- [Problem requirements]:
Please repeat the stretch of the records below from the line containing "nhưng nhanh chóng họ lên kế hoạch chuyển đến" through the line containing "Agosto/2026", and leave the pictures out of your answer.

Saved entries
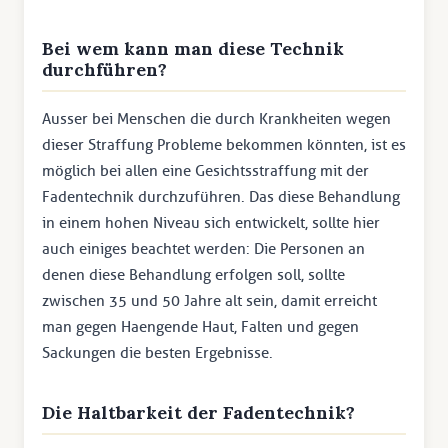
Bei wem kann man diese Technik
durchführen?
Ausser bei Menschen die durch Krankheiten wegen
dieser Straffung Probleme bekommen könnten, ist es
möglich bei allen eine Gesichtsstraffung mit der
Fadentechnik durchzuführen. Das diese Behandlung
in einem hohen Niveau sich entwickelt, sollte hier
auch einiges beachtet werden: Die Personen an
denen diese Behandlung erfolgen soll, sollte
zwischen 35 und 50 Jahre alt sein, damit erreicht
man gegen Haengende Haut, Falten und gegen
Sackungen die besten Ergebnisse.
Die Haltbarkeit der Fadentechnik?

---

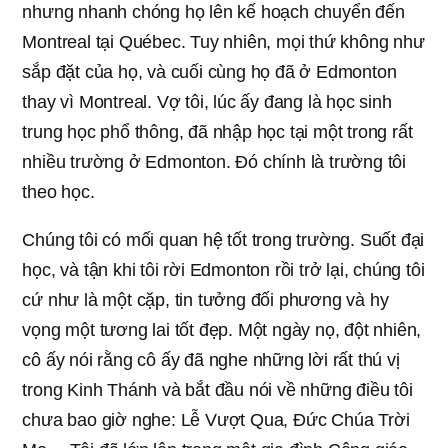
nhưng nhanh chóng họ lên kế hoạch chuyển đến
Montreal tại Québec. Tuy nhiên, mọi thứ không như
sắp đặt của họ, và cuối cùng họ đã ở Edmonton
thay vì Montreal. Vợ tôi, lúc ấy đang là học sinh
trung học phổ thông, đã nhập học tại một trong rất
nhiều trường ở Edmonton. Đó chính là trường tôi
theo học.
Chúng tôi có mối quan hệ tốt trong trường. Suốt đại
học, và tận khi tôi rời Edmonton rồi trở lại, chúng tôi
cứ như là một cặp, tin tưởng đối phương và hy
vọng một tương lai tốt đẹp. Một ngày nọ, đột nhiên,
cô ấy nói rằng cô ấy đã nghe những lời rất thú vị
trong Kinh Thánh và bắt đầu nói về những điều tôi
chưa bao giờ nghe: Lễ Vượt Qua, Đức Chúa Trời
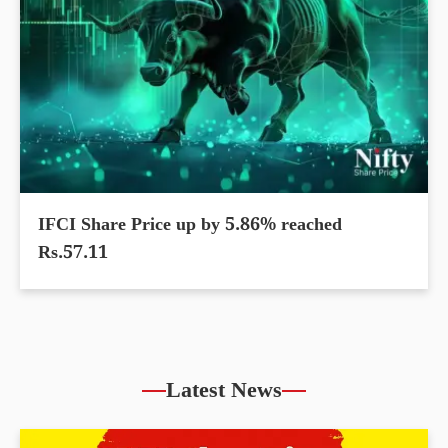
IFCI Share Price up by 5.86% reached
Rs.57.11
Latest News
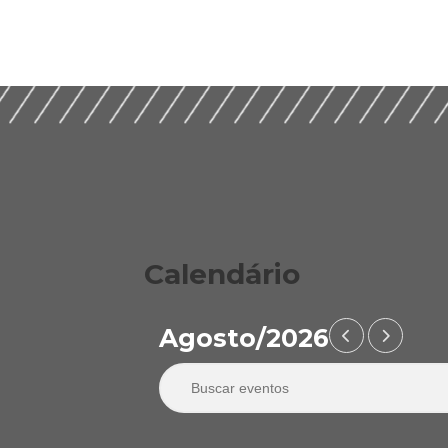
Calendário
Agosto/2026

- [Solved exercise]:
nhưng nhanh chóng họ lên kế hoạch chuyển đến
Montreal tại Québec. Tuy nhiên, mọi thứ không như
sắp đặt của họ, và cuối cùng họ đã ở Edmonton
thay vì Montreal. Vợ tôi, lúc ấy đang là học sinh
trung học phổ thông, đã nhập học tại một trong rất
nhiều trường ở Edmonton. Đó chính là trường tôi
theo học.
Chúng tôi có mối quan hệ tốt trong trường. Suốt đại
học, và tận khi tôi rời Edmonton rồi trở lại, chúng tôi
cứ như là một cặp, tin tưởng đối phương và hy
vọng một tương lai tốt đẹp. Một ngày nọ, đột nhiên,
cô ấy nói rằng cô ấy đã nghe những lời rất thú vị
trong Kinh Thánh và bắt đầu nói về những điều tôi
chưa bao giờ nghe: Lễ Vượt Qua, Đức Chúa Trời
IFCI Share Price up by 5.86% reached
Rs.57.11
Latest News
Calendário
Agosto/2026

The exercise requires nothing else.